Mr Astley said: “The King at the time was instrumental in creating an atmosphere and what was going on in the city was a way of showing his loyalty to the Crown in a strange way.”

Mr Astley said Aberdeen was building international links at the time but remained a “rather religious and superstitious” place where the authorities “flexed their muscles” for decades after the Reformation.

Writer Zoe Venditozzi and Claire Mitchell QC of the Witches of Scotland campaign calling for clemency for those accused of witchcraft in Scotland. Photo: Stan Clement-Smith

He said: “The witch hunt was a kind of pretext to prosecute people who did not fit into society, as well as reflecting suspicions about the hidden sexuality of women.

“Obviously it was a very patriarchal society at the time, and it was a way of extending the influence of patriarchy to a wider population. Perhaps this was a way to keep a certain part of society in fear.
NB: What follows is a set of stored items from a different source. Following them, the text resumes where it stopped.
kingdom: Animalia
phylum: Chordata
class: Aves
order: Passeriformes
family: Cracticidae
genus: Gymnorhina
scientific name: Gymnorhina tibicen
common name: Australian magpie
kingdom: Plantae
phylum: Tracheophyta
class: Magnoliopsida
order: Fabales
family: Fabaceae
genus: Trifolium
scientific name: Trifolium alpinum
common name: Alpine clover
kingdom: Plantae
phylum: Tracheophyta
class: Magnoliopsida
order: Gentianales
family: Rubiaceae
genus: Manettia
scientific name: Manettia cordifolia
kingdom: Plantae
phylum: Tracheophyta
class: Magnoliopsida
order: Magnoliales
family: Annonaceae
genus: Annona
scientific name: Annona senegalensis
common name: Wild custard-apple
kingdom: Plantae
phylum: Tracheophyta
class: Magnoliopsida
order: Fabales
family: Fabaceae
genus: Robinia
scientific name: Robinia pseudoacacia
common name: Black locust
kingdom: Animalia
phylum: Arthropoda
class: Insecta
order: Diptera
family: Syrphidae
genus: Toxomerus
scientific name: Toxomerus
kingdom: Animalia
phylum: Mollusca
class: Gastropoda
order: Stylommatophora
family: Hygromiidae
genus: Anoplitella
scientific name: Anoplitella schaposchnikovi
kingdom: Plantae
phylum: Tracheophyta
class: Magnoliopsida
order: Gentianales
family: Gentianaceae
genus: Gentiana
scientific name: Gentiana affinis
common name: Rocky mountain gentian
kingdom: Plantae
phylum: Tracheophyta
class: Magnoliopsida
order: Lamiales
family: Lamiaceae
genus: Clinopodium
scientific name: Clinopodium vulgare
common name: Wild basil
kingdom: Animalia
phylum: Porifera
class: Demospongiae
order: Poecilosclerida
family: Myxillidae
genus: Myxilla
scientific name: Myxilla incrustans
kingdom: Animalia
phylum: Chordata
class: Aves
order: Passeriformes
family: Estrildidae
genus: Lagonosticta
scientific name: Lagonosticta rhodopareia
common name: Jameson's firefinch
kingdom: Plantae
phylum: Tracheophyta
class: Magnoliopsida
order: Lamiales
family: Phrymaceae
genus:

Mostly those who were accused of being witches were from the lower strata of society.”

A study of Scottish witchcraft by the University of Edinburgh found over 3,800 cases of accusations of witchcraft between 1563 and 1736. Cases peaked between 1590 and 1662, when there were five large-scale witch hunts.

Today there is a growing call for pardons for those accused of witchcraft, led by the Witches of Scotland campaign. A private member’s bill to clear the names of the accused will be introduced in the Scottish Parliament this year.

In Aberdeen, those accused of witchcraft were held at St Nicholas Kirk Church, known as Mither Kirk, both in the spire and in St Mary’s Chapel. The suspects, including witches, are said to have been chained to a metal ring still embedded in the wall of the chapel.

The Kirk will be the setting for a new play about a witch hunt in Scotland to be performed at the Granite Noir crime fiction festival in Aberdeen later this month.

Witch Hunt features excerpts from playwright Rona Munro’s The Last Witch and follows Janet Horne of Dornoch, the last witch to be tried and executed in the UK. She was murdered in 1727 after being arrested along with her daughter amid allegations that she turned her daughter into a pony to take her through the countryside.

Cameron Mowat, director and producer of Witch Hunt, said that Misier Kirk was the perfect setting for the production, given its involvement with witch hunts.

He said, “I was on a tour of the building and I saw an iron ring stuck into the wall. This is a tiny testament to our dark past. We’ll put on a performance in the body of a pickaxe. We don’t want to make political or spiritual statements, but we feel it’s important to tell these personal stories that go back to very dark times.”

The Witch Hunt will take place at St Nicholas Kirk, Aberdeen during the Granite Noir crime fiction festival from 25 to 27 February.

Message from the editor: Thank you for reading this article. More than ever, we count on your support as the changing consumer habits caused by the coronavirus affect our advertisers.

If you haven’t already, consider supporting our trusted, fact-checked journalism with a digital subscription.